As far as I understand it, a license is only required if the patching merges with existing comms infrastructure (i.e. putting in a patch panel which interacts with phone lines). Cat5/6 which starts and terminates without touching phone lines is fine. Similarly, as long as the phone line (which has been installed with a license) terminates at a modem and THEN uses privately installed cat5 it's fine as the modem is subject to various safety requirements etc. Problem is, it's damn near impossible to find the actual legal documentation on the subject so nobody seems to "actually know" the nitty-gritty details. I suspect there haven't been amendments to consider fibre (no voltage) either.

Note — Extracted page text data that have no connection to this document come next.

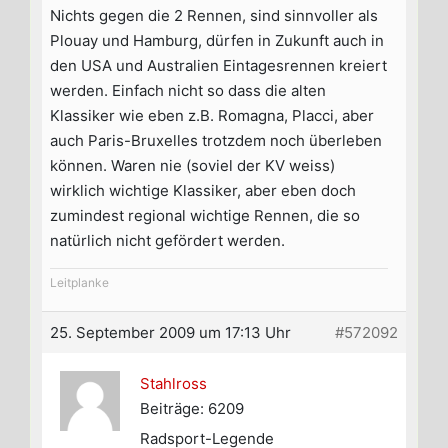
Nichts gegen die 2 Rennen, sind sinnvoller als
Plouay und Hamburg, dürfen in Zukunft auch in
den USA und Australien Eintagesrennen kreiert
werden. Einfach nicht so dass die alten
Klassiker wie eben z.B. Romagna, Placci, aber
auch Paris-Bruxelles trotzdem noch überleben
können. Waren nie (soviel der KV weiss)
wirklich wichtige Klassiker, aber eben doch
zumindest regional wichtige Rennen, die so
natürlich nicht gefördert werden.
Leitplanke
25. September 2009 um 17:13 Uhr
#572092
Stahlross
Beiträge: 6209
Radsport-Legende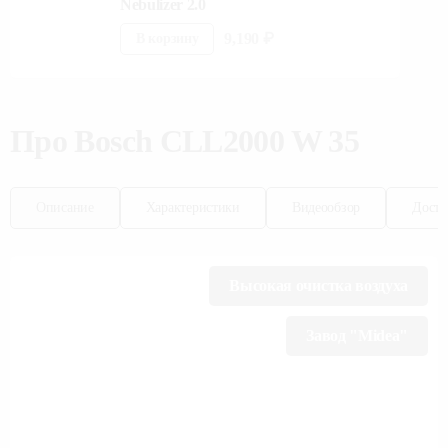
Nebulizer 2.0
9,190
₽
В корзину
Про
Bosch
CLL2000 W 35
Описание
Характеристики
Видеообзор
Доста
Высокая очистка воздуха
Завод "Midea"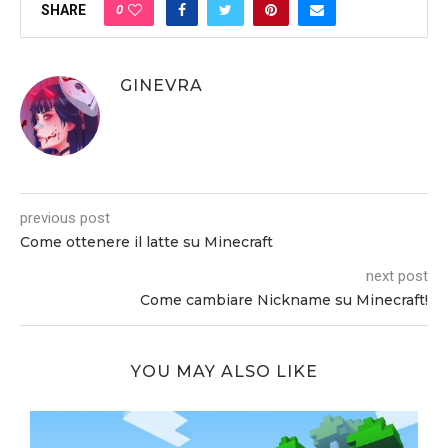
0
SHARE
GINEVRA
previous post
Come ottenere il latte su Minecraft
next post
Come cambiare Nickname su Minecraft!
YOU MAY ALSO LIKE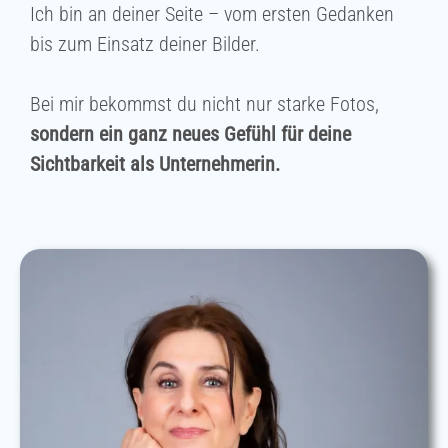
Ich bin an deiner Seite – vom ersten Gedanken
bis zum Einsatz deiner Bilder.
Bei mir bekommst du nicht nur starke Fotos,
sondern ein ganz neues Gefühl für deine
Sichtbarkeit als Unternehmerin.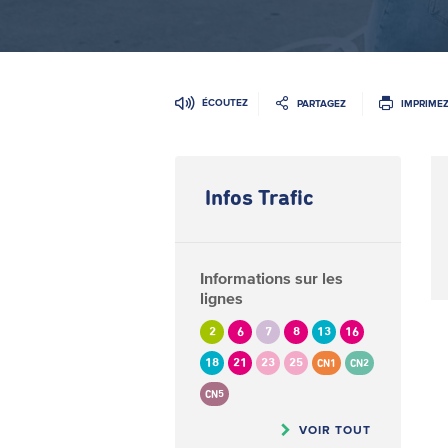
ÉCOUTEZ
PARTAGEZ
IMPRIME
Infos Trafic
Informations sur les
lignes
2
6
7
8
13
16
18
21
23
25
CN1
CN2
CN5
VOIR TOUT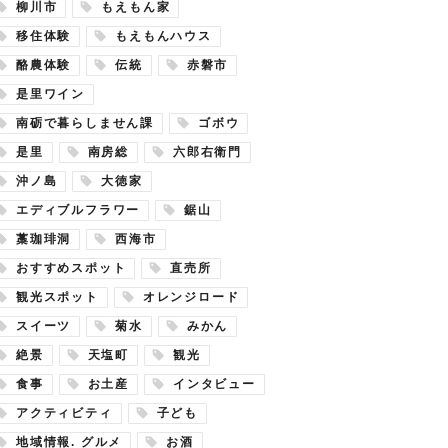
柳川市
もえもん家
移住体験
もえもんハウス
酪農体験
伝統
赤磐市
是里ワイン
南砺で暮らしません課
ゴボウ
是里
南房総
六郎右衛門
沖ノ島
大徳家
エディブルフラワー
鋸山
藁珈琲洞
西海市
おすすめスポット
直売所
観光スポット
オレンジロード
スイーツ
菊水
みかん
絶景
天塩町
観光
食事
お土産
インタビュー
アクティビティ
子ども
地域情報. グルメ
お酒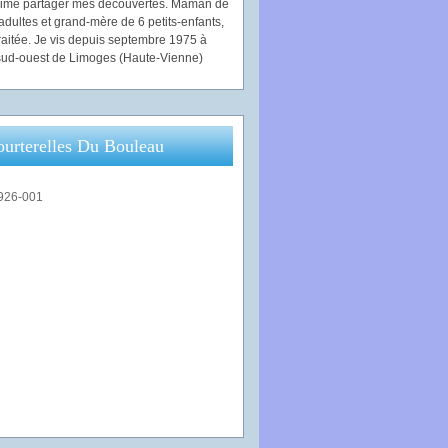
'aime partager mes découvertes. Maman de
adultes et grand-mère de 6 petits-enfants,
traitée. Je vis depuis septembre 1975 à
ud-ouest de Limoges (Haute-Vienne)
ourterelles Du Bouleau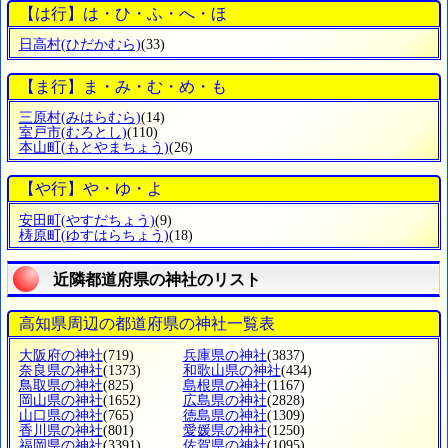
【は行】は・ひ・ふ・へ・ほ
日高村
(ひだかむら)
(33)
【ま行】ま・み・む・め・も
三原村
(みはらむら)
(14)
室戸市
(むろとし)
(110)
本山町
(もとやまちょう)
(26)
【や行】や・ゆ・よ
安田町
(やすだちょう)
(9)
梼原町
(ゆすはらちょう)
(18)
近隣都道府県の神社のリスト
高知県周辺の都道府県の神社一覧表
大阪府の神社
(719)
兵庫県の神社
(3837)
奈良県の神社
(1373)
和歌山県の神社
(434)
鳥取県の神社
(825)
島根県の神社
(1167)
岡山県の神社
(1652)
広島県の神社
(2828)
山口県の神社
(765)
徳島県の神社
(1309)
香川県の神社
(801)
愛媛県の神社
(1250)
福岡県の神社
(3391)
佐賀県の神社
(1095)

I don't know if the law has been tested with NBN though (I reckon you could even fight it on cat5 cabling, just need someone to set the precedent). From a network standpoint the NBN box essentially is the "modem" so you're not actually interacting directly with public infrastructure (which is why doing your own electrical is a BIG no-no).
not the actual legislation but it seems to be fairly straightforward here:
http://www.acma.gov.au/WEB/STANDARD/pc=PC_1455#16
Regardless, you're an idiot to do any sort of cabling without the proper sort of equipment to test it (i.e. a Fluke)
And frankly I don't care what the legalities are. Technically I'm not licenced. But I am qualified to work with data and power transmission on other applications where the standards far exceed household regs. Aircraft
I have no confidence in supposed licenced installers anyway. Seen their shit at work with data cabling.
Even my own house prior to me buying it had the phone lines (even the black main line), TV lines running shortest path with no care to neaten it up or avoid it being crushed from people walking on it. The power is ok but some of the terminations leave me shaking my head. Hence I want it done right, I do it myself. I have the skills so I use them. Can't change a light globe without a licence these days. Ain't nobody got time for that.
The standards are set for a qualified telecommunications cable installer, they are set to protect you as a licensed cable installer and the property owner. If the cables are not to be terminated into a network post telecommunications boundary ie. From the router to a personal computer, a licensed tradesman is not required.
Basically there is no set rules for non-energised LAN cables that are used after the Tele boundary. Saying that it's better to get a skilled/qualified installer but if your competent enough to terminate UTP or STP by yourself then i would do it myself.
Your do any Network Engineering course and they teach you how to terminate and run cable both in domestic and commercial environments and is quite legal unless it's energised or a direct connection to a provider.
A $5 cable tester from ebay will check the terminations as well as my $1100 CIQ-100 tester in a personal home use environment.